Acceleration of allograft failure by cytomegalovirus

Abstract

A number of human herpesviruses are important opportunistic pathogens that have been associated with increased morbidity and mortality in transplant recipients including human cytomegalovirus (HCMV), HHV6, HHV7, HHV8 as well as HSV-1, VZV. However, HCMV has been linked both epidemiologically and through the use of animal models to the acceleration of acute and chronic allograft rejection. This review will cover the pathophysiology, epidemiology, and mechanisms of CMV-associated disease in the setting of transplantation.
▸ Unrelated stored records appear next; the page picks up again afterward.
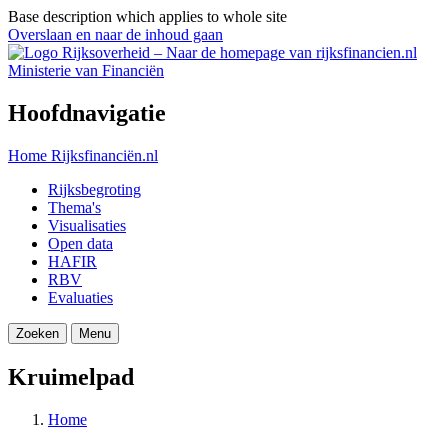
Base description which applies to whole site
Overslaan en naar de inhoud gaan
Ministerie van Financiën
Hoofdnavigatie
Home
Rijksfinanciën.nl
Rijksbegroting
Thema's
Visualisaties
Open data
HAFIR
RBV
Evaluaties
Zoeken
Menu
Kruimelpad
Home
Conflict of interest statement

Conflicts of Interest:

No conflicts of interest are declared by the authors.

Figures

Figure 1. Role of Cytomegalovirus Accelerated Chronic Allograft Rejection

In chronically infected human SOT recipients, CMV reactivates from latently infected monocytes or endothelial cells (EC) in the presence of the inflammatory alloreactive environment of the allograft. EC injury is an important first step in the development of vascular disease associated with CR. The response to injury involves the local release of growth factors, chemokines, and cytokines, as well as the up-regulation of adhesion molecules on the EC, which together promote monocyte/macrophage migration and platelet adherence to the injured site. Wound repair and angiogenesis processes drive SMC migration and proliferation in the affected blood vessels, which leads to eventual vessel narrowing, occlusion, and graft failure due to ischemia.